Lies If my heart leaves me for an hour, I will die. How can it grow back in the same place? There is always only one heart. I can't separate my whole heart like a bone. I will die. But if that desperate light blue comes into my sight again, I will die, too.

At the third corner of Yelinpati Avenue, I sat where she used to play the clavicle, trying to sew up the tear in my chest. I tried my best to recall her dark brown hair with small broken petals, cornflower-like blue pupils and blue tears, and fingers embedded with flowers, all of which solidified in front of my eyes and then became a complete her, like frames of rough and moldy film. But she didn't have the strength to pick up the knife and dig out the earrings hidden on her collarbone, leaving only a small piece of bone between her neck.

How should tomorrow's newspaper describe a dead osteopath? I don't know ...

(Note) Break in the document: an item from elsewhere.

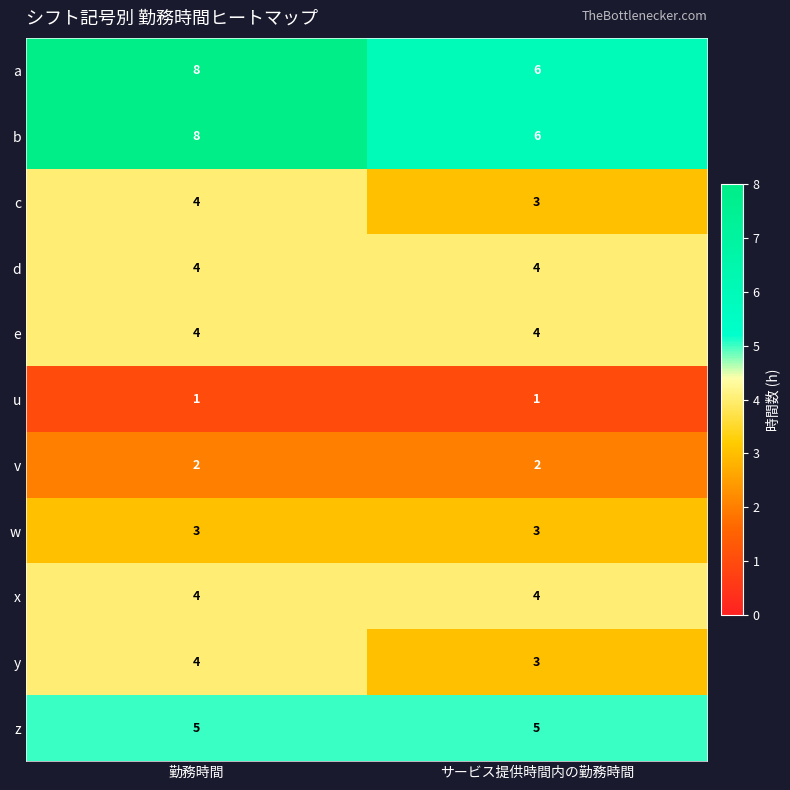

What is the difference between the highest and lowest values at 勤務時間?

7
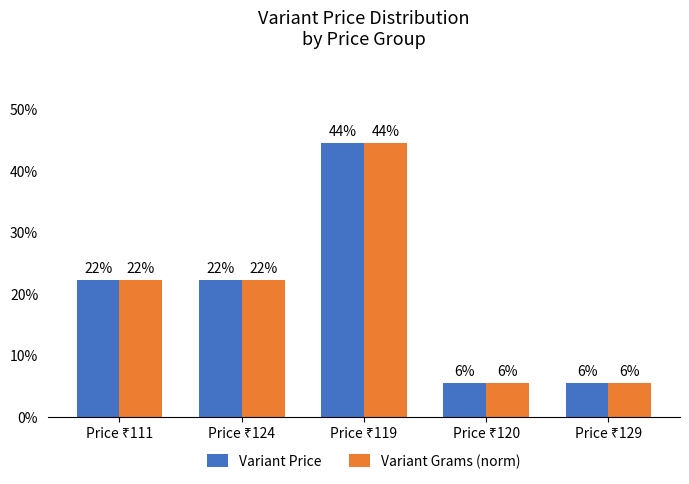

Does the chart contain stacked bars?

No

Collect odds and ends (to survive)

When he was a scavenger, he picked up the sad and happy fragments randomly discarded in every corner of the city and put them in his backpack. He always wanted a puzzle, a complete puzzle of happiness, sadness, joy and despair. He wants to know what color and shape it is. He thinks it must be the most perfect work of art. Scavengers dilute them into tears with seawater and rain, stick the pieces together, and repeat the same work every day.